WHAT IS EXPECTED: Type out the records that follow, exactly as given.

MATERIAL FOR THIS EXERCISE:
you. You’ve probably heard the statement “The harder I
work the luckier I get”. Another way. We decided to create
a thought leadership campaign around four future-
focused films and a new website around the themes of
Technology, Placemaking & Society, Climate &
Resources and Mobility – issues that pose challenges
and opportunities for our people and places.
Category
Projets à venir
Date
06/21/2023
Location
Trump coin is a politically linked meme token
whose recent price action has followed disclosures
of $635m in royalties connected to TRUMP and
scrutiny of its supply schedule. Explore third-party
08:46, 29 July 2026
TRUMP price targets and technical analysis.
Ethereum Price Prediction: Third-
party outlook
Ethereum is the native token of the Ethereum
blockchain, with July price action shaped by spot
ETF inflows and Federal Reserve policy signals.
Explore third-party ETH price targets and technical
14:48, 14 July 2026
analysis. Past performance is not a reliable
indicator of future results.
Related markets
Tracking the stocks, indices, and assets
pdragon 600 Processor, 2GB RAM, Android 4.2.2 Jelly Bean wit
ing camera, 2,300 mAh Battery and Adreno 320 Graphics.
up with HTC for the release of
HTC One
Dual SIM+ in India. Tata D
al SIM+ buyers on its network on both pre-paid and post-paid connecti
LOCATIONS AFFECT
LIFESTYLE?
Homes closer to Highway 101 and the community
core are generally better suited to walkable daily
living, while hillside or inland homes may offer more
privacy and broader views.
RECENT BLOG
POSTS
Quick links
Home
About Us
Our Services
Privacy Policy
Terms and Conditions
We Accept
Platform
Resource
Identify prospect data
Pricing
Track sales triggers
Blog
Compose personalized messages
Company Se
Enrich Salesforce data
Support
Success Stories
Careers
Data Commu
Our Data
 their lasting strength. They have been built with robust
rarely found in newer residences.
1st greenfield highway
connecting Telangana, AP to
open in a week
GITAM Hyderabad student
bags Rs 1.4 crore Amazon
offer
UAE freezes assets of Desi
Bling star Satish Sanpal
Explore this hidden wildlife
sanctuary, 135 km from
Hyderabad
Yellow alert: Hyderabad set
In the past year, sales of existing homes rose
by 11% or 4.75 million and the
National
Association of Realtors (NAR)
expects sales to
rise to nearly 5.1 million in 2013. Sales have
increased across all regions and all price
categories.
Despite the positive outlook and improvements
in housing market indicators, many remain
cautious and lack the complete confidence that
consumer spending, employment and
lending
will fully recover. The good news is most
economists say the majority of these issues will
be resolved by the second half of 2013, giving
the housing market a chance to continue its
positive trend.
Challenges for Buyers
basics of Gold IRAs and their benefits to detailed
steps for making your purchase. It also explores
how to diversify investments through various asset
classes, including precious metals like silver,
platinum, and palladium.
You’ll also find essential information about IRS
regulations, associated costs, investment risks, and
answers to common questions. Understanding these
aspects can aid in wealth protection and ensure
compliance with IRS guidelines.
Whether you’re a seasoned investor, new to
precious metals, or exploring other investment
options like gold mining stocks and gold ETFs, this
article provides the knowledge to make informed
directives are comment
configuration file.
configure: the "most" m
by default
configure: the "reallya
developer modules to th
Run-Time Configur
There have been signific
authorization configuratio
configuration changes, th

EXERCISE RESULT:
you. You’ve probably heard the statement “The harder I
work the luckier I get”. Another way. We decided to create
a thought leadership campaign around four future-
focused films and a new website around the themes of
Technology, Placemaking & Society, Climate &
Resources and Mobility – issues that pose challenges
and opportunities for our people and places.
Category
Projets à venir
Date
06/21/2023
Location
Trump coin is a politically linked meme token
whose recent price action has followed disclosures
of $635m in royalties connected to TRUMP and
scrutiny of its supply schedule. Explore third-party
08:46, 29 July 2026
TRUMP price targets and technical analysis.
Ethereum Price Prediction: Third-
party outlook
Ethereum is the native token of the Ethereum
blockchain, with July price action shaped by spot
ETF inflows and Federal Reserve policy signals.
Explore third-party ETH price targets and technical
14:48, 14 July 2026
analysis. Past performance is not a reliable
indicator of future results.
Related markets
Tracking the stocks, indices, and assets
pdragon 600 Processor, 2GB RAM, Android 4.2.2 Jelly Bean wit
ing camera, 2,300 mAh Battery and Adreno 320 Graphics.
up with HTC for the release of
HTC One
Dual SIM+ in India. Tata D
al SIM+ buyers on its network on both pre-paid and post-paid connecti
LOCATIONS AFFECT
LIFESTYLE?
Homes closer to Highway 101 and the community
core are generally better suited to walkable daily
living, while hillside or inland homes may offer more
privacy and broader views.
RECENT BLOG
POSTS
Quick links
Home
About Us
Our Services
Privacy Policy
Terms and Conditions
We Accept
Platform
Resource
Identify prospect data
Pricing
Track sales triggers
Blog
Compose personalized messages
Company Se
Enrich Salesforce data
Support
Success Stories
Careers
Data Commu
Our Data
 their lasting strength. They have been built with robust
rarely found in newer residences.
1st greenfield highway
connecting Telangana, AP to
open in a week
GITAM Hyderabad student
bags Rs 1.4 crore Amazon
offer
UAE freezes assets of Desi
Bling star Satish Sanpal
Explore this hidden wildlife
sanctuary, 135 km from
Hyderabad
Yellow alert: Hyderabad set
In the past year, sales of existing homes rose
by 11% or 4.75 million and the
National
Association of Realtors (NAR)
expects sales to
rise to nearly 5.1 million in 2013. Sales have
increased across all regions and all price
categories.
Despite the positive outlook and improvements
in housing market indicators, many remain
cautious and lack the complete confidence that
consumer spending, employment and
lending
will fully recover. The good news is most
economists say the majority of these issues will
be resolved by the second half of 2013, giving
the housing market a chance to continue its
positive trend.
Challenges for Buyers
basics of Gold IRAs and their benefits to detailed
steps for making your purchase. It also explores
how to diversify investments through various asset
classes, including precious metals like silver,
platinum, and palladium.
You’ll also find essential information about IRS
regulations, associated costs, investment risks, and
answers to common questions. Understanding these
aspects can aid in wealth protection and ensure
compliance with IRS guidelines.
Whether you’re a seasoned investor, new to
precious metals, or exploring other investment
options like gold mining stocks and gold ETFs, this
article provides the knowledge to make informed
directives are comment
configuration file.
configure: the "most" m
by default
configure: the "reallya
developer modules to th
Run-Time Configur
There have been signific
authorization configuratio
configuration changes, th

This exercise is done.